In poems at the Snail we have remarked on how the wide spread of cultural and environmental contexts can make some aspects of renku a little problematic, specially in respect of kigo and the wider concept of ‘season’. But perhaps we haven’t reflected enough on the inverse: that such a disparate group can not only write successfully together, but also forget that they are disparate.

Japanese renku theory has a word for this; it is ‘za’. This term originally indicated a felicitous set of seating arrangements for a renga session and has modified over time to describe the ‘group mind’ that must exist for a poem to be successful. Principal theorists of the renku revival of the last century such as Torahiko Terada, Tomoji Nose and Tsutomu Ogata laid great emphasis on such notions, blending strands of Freudian symbolism, semiotics and post-Buddhism in order to define the process. More recently several noted poets have advanced unashamedly metaphysical analyses drawing on Shingon esoteric Buddhism.

I am not a religious person, and so tend to resist the latter interpretations. But that’s my problem. What is certain is that whether we refer to it as achieving ‘group mind’ or ‘mandala’ the process exists in all good compositions.

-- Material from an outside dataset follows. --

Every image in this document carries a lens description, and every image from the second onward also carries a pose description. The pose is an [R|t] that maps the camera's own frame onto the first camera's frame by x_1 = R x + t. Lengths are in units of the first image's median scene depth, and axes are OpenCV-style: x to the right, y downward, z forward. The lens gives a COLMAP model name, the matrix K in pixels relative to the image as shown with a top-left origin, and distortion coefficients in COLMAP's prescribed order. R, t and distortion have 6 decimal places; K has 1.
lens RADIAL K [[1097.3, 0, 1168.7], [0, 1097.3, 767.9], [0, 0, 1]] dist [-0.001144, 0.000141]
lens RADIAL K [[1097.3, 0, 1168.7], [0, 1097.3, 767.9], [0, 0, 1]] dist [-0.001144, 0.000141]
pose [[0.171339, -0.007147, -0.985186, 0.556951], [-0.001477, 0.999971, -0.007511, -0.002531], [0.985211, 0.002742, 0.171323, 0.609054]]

So Shiki was both right and wrong. The writing of renku does indeed entail the annihilation of the individual. But there is more to poetry than the raw individualism of the Romantics. And more ways of representing reality than ‘shasei’ and ‘makoto’.

**

Footnotes:
1: Taken from the tomegaki (summing up) for Another Frost junicho, composed in 2009, at Issa’s Snail, published in Kokako 12.
2: Ibid.
3: Taken from comments made during the composition of Poets’ Picnic imachi in 2012 at Issa’s Snail.
4: Taken from comments made during the composition of Yellow Moon junicho at Issa’s Snail, 2009.
5: Poets’ Picnic comments.
6: Ibid.
7 Ibid.
8: Yellow Moon comments.
9: Taken from comments made during the composition of First Warm Day triparshva in 2009 at Issa’s Snail, published in the Journal of Renga and Renku, 2011.
10: Ibid.
11: Ibid.
12: This paragraph from Yellow Moon comments.
13: Ibid.
14: First Warm Day comments.
15: Taken from comments made during the composition of a nijuin at Issa’s Snail, February 2013.
16: Ibid.
17: Yellow Moon comments.
18: First Warm Day comments.
19: Yellow Moon comments.
20: Poets’ Picnic comments.
21: Taken from comments made during the composition of Shades of Autumn triparshva at Issa’s Snail, 2009, published in Presence #40.
22: Nijuin comments.
23: Yellow Moon comments.
24: First Warm Day comments.

Editor’s note: John Carley, who died on the very last day of 2013, was the owner and author of the now defunct Renku Reckoner website and a former renku editor of Simply Haiku. A long-time musician and sound engineer John had also lived in both Italy and France and was fluent in both languages. In 2012 Darlington Richards Press published The Little Book of Yotsumonos, a linked-verse form John invented. The Little Book of Yotsumonos was written by John in collaboration with Hortensia Anderson, Lorin Ford, Carole MacRury, Sandra Simpson, William Sorlien and Sheila Windsor. John Carley lived in England’s northwest. His favourite beer was Rossendale Sunshine.